Please name the new indie musical that, according to the movie-ranking column, would almost make the writer's cineplex top 10.

■ Source extract:
-=-=-=-=-
Like many reviewers who publish year-end recaps featuring top-10 rankings and such, I keep a running list of every new movie I see during the year, arranged in order of preference. (Wow. Seeing it in writing, that seems really anal-retentive. Maybe only I do that.) And after updating this list over the weekend, I scanned my current 10 favorites and thought, "For July, that's a pretty great lineup."
Of course, that lineup is only impressive because five of its titles - Life Itself, Elaine Stritch: Shoot Me, Stranger by the Lake, Nymphomaniac: Volume One, and Snowpiercer - are 2014 films I caught on home video and through streaming services. If I only included movies that played at area cineplexes, my top-10-to-date wouldn't look so hot. I mean, sure, Muppets Most Wanted, 22 Jump Street, and Hercules were a lot of fun, but come on ... . Two sequels, both inferior to their predecessors, and Brett Ratner directing The Rock? (With apologies to Dwayne Johnson, who's actually awesome.) Hell, the new-to-our-area indie musical Begin Again would almost land in my cineplex top 10, and I didn't even like it that much.
-=-=-=-=-
■ Supplied material:
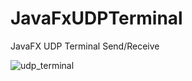 # JavaFxUDPTerminal
JavaFX UDP Terminal Send/Receive


![udp_terminal](https://user-images.githubusercontent.com/8245619/53298464-3bd9d880-3837-11e9-88dc-09ca5e019859.png)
-=-=-=-=-
■ Written solution: Begin Again